--- Excerpt provided ---
** START **

When Deep Learning Dives Beneath the Surface: Mapping Corals with QGIS and PyTorch

1 December 202528 November 2025 Atilio Francois No Comments

Deep learning is revolutionizing satellite image analysis.

Long reserved for large laboratories or proprietary software, it is now becoming available to the wider world thanks to PyTorch and QGIS.

This article explores the principles of Deep Learning applied to geomatics, compares ESRI models with those that can be used in QGIS, and concludes with a concrete example: the automatic detection of coral reefs using Sentinel-2 images.

Contenu

Introduction to Deep Learning applied to geomatics

Deep Learning is a branch of artificial intelligence inspired by the functioning of the human brain. It is based on artificial neural networks capable of learning from examples, without being explicitly told all the rules.

Unlike traditional classification methods, where the indicators and thresholds are chosen by the user, Deep Learning automatically discovers relevant structures and patterns in the data.

In the field of geomatics, this approach opens up impressive possibilities:

recognition of urban, agricultural, or forest areas from satellite images,

detection of changes or natural disasters,

identification of specific elements (roads, roofs, corals, ships, etc.),

detailed segmentation of landscapes from Sentinel, PlanetScope, or drone images.

The principle is simple: a model is trained on a large set of annotated images until it learns to reproduce the desired task (for example, distinguishing between water, vegetation, and sand). Once trained, the model can be applied to new areas to automatically generate high-resolution thematic maps.

Why “deep”?

The term “deep” comes from the fact that these networks have many successive layers—sometimes dozens.

** END **

--- Required actions ---
1. Using the coral-mapping article, decide whether each statement agrees with it: (a) Deep Learning was once limited to large laboratories or proprietary software. (b) In Deep Learning, the user picks the indicators and thresholds. (c) The concrete example detects coral reefs with PlanetScope images. For each, answer yes or no and quote the words from the article that settle it.
2. Rewrite the coral-mapping article from "Introduction to Deep" up to and including "all the rules.", putting "subfield" in place of "branch".

--- Stored data ---
** START **

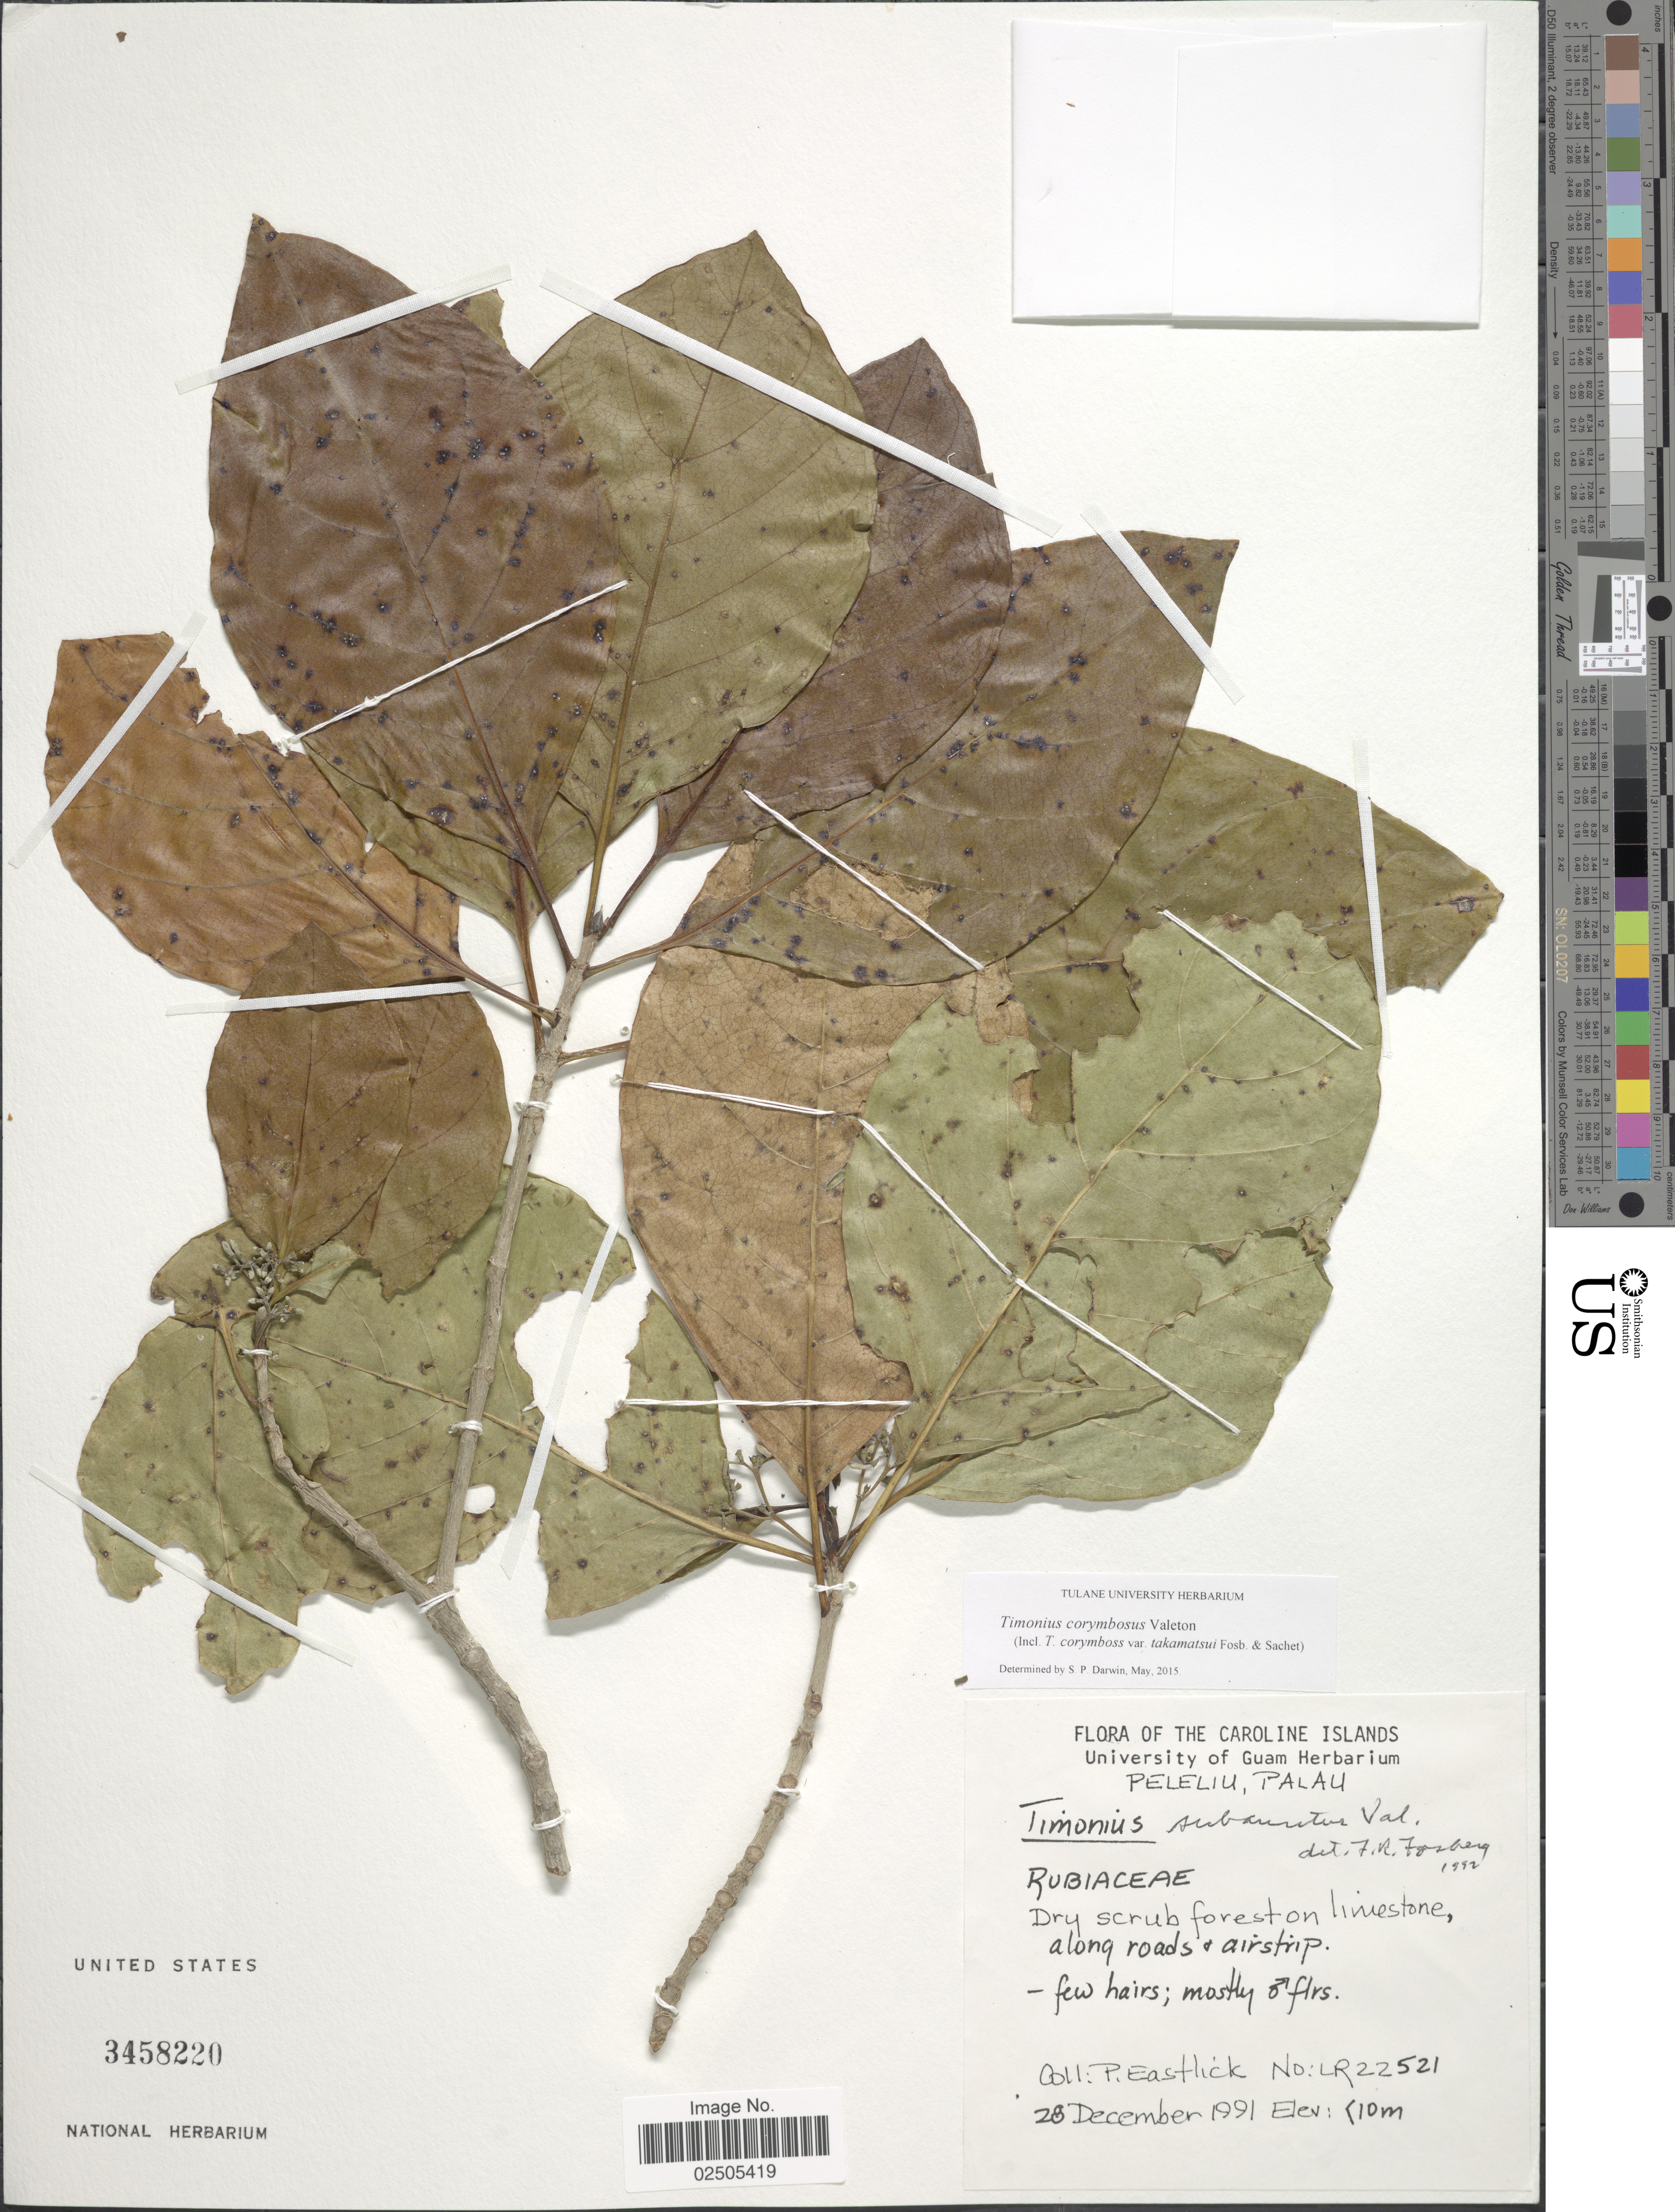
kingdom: Plantae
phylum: Tracheophyta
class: Magnoliopsida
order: Gentianales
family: Rubiaceae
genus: Timonius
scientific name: Timonius corymbosa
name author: Valeton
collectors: P. Eastlick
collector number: LR22521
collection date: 1991-12-28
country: Palau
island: Beliliou [Peleliu]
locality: Peleliu, Palau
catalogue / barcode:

** END **

--- The results ---
1.
(a) Yes: "Long reserved for large laboratories or proprietary software"
(b) No: "Unlike traditional classification methods, where the indicators and thresholds are chosen by the user, Deep Learning automatically discovers relevant structures and patterns in the data."
(c) No: "the automatic detection of coral reefs using Sentinel-2 images"

2.
Introduction to Deep Learning applied to geomatics

Deep Learning is a subfield of artificial intelligence inspired by the functioning of the human brain. It is based on artificial neural networks capable of learning from examples, without being explicitly told all the rules.